Except for the pictures, write out all the records that follow exactly.
··· Supplied material ···
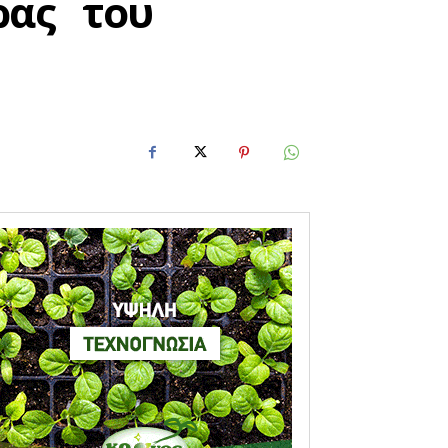
ρας του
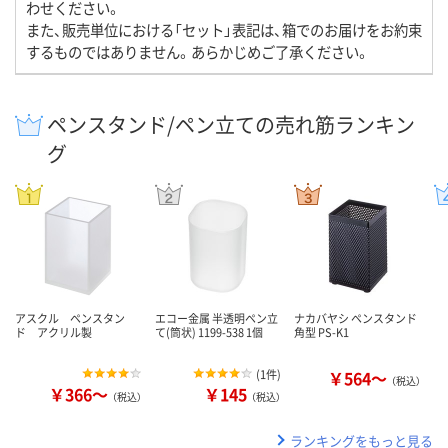
わせください。
また、販売単位における「セット」表記は、箱でのお届けをお約束
するものではありません。あらかじめご了承ください。
ペンスタンド/ペン立ての売れ筋ランキン
グ
アスクル ペンスタン
エコー金属 半透明ペン立
ナカバヤシ ペンスタンド
ド アクリル製
て(筒状) 1199-538 1個
角型 PS-K1
(
1件
)
￥564～
（税込）
￥366～
￥145
（税込）
（税込）
ランキングをもっと見る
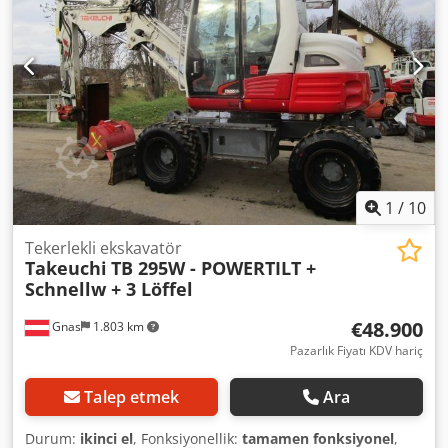
1
/
10
Tekerlekli ekskavatör
Takeuchi
TB 295W - POWERTILT +
Schnellw + 3 Löffel
€48.900
Gnas
1.803 km
Pazarlık Fiyatı KDV hariç
Talep etmek
Ara
Durum:
ikinci el
, Fonksiyonellik:
tamamen fonksiyonel
,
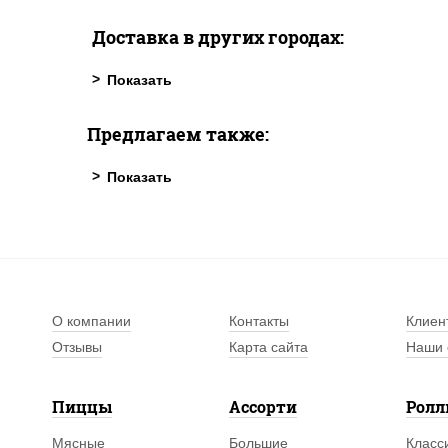
Доставка в других городах:
Предлагаем также:
О компании
Контакты
Клиен
Отзывы
Карта сайта
Наши 
Пиццы
Ассорти
Рол
Мясные
Большие
Класс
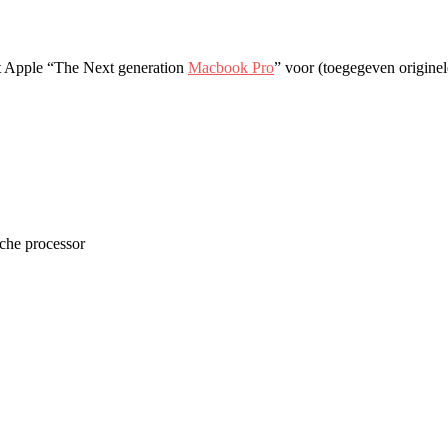
t Apple “The Next generation
Macbook Pro
” voor (toegegeven origin
he processor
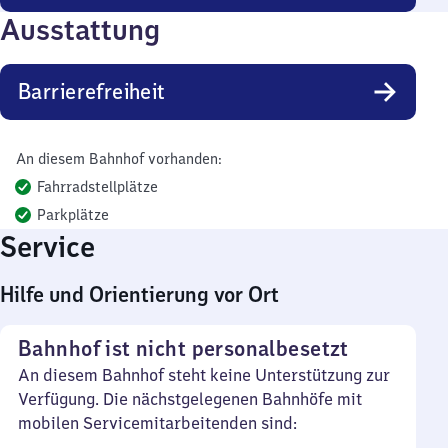
Ausstattung
Barrierefreiheit
An diesem Bahnhof vorhanden:
Fahrradstellplätze
Parkplätze
Service
Hilfe und Orientierung vor Ort
Bahnhof ist nicht personalbesetzt
An diesem Bahnhof steht keine Unterstützung zur
Verfügung. Die nächstgelegenen Bahnhöfe mit
mobilen Servicemitarbeitenden sind:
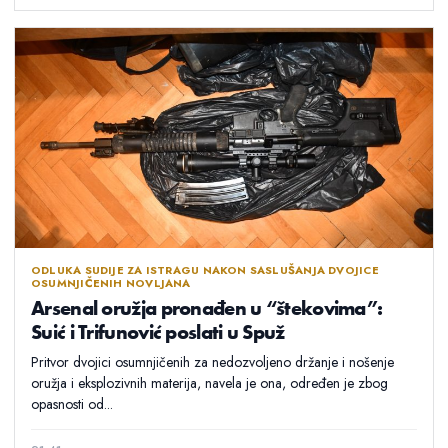
ODLUKA SUDIJE ZA ISTRAGU NAKON SASLUŠANJA DVOJICE
OSUMNJIČENIH NOVLJANA
Arsenal oružja pronađen u “štekovima”:
Suić i Trifunović poslati u Spuž
Pritvor dvojici osumnjičenih za nedozvoljeno držanje i nošenje
oružja i eksplozivnih materija, navela je ona, određen je zbog
opasnosti od...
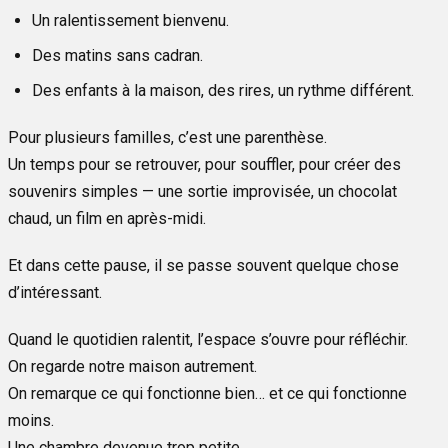
Un ralentissement bienvenu.
Des matins sans cadran.
Des enfants à la maison, des rires, un rythme différent.
Pour plusieurs familles, c’est une parenthèse.
Un temps pour se retrouver, pour souffler, pour créer des
souvenirs simples — une sortie improvisée, un chocolat
chaud, un film en après-midi.
Et dans cette pause, il se passe souvent quelque chose
d’intéressant.
Quand le quotidien ralentit, l’espace s’ouvre pour réfléchir.
On regarde notre maison autrement.
On remarque ce qui fonctionne bien… et ce qui fonctionne
moins.
Une chambre devenue trop petite.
···
▸ **Answer for the task**
ρας του
わせください。
また、販売単位における「セット」表記は、箱でのお届けをお約束
するものではありません。あらかじめご了承ください。
ペンスタンド/ペン立ての売れ筋ランキン
グ
アスクル ペンスタン
エコー金属 半透明ペン立
ナカバヤシ ペンスタンド
ド アクリル製
て(筒状) 1199-538 1個
角型 PS-K1
(
1件
)
￥564～
（税込）
￥366～
￥145
（税込）
（税込）
ランキングをもっと見る
1
/
10
Tekerlekli ekskavatör
Takeuchi
TB 295W - POWERTILT +
Schnellw + 3 Löffel
€48.900
Gnas
1.803 km
Pazarlık Fiyatı KDV hariç
Talep etmek
Ara
Durum:
ikinci el
, Fonksiyonellik:
tamamen fonksiyonel
,
Доставка в других городах:
Предлагаем также:
О компании
Контакты
Клиен
Отзывы
Карта сайта
Наши 
Пиццы
Ассорти
Рол
Мясные
Большие
Класс
t Apple “The Next generation
Macbook Pro
” voor (toegegeven origin
he processor
Ausstattung
Barrierefreiheit
An diesem Bahnhof vorhanden:
Fahrradstellplätze
Parkplätze
Service
Hilfe und Orientierung vor Ort
Bahnhof ist nicht personalbesetzt
An diesem Bahnhof steht keine Unterstützung zur
Verfügung. Die nächstgelegenen Bahnhöfe mit
mobilen Servicemitarbeitenden sind:
ODLUKA SUDIJE ZA ISTRAGU NAKON SASLUŠANJA DVOJICE
OSUMNJIČENIH NOVLJANA
Arsenal oružja pronađen u “štekovima”:
Suić i Trifunović poslati u Spuž
Pritvor dvojici osumnjičenih za nedozvoljeno držanje i nošenje
oružja i eksplozivnih materija, navela je ona, određen je zbog
opasnosti od...
Un ralentissement bienvenu.
Des matins sans cadran.
Des enfants à la maison, des rires, un rythme différent.
Pour plusieurs familles, c’est une parenthèse.
Un temps pour se retrouver, pour souffler, pour créer des
souvenirs simples — une sortie improvisée, un chocolat
chaud, un film en après-midi.
Et dans cette pause, il se passe souvent quelque chose
d’intéressant.
Quand le quotidien ralentit, l’espace s’ouvre pour réfléchir.
On regarde notre maison autrement.
On remarque ce qui fonctionne bien… et ce qui fonctionne
moins.
Une chambre devenue trop petite.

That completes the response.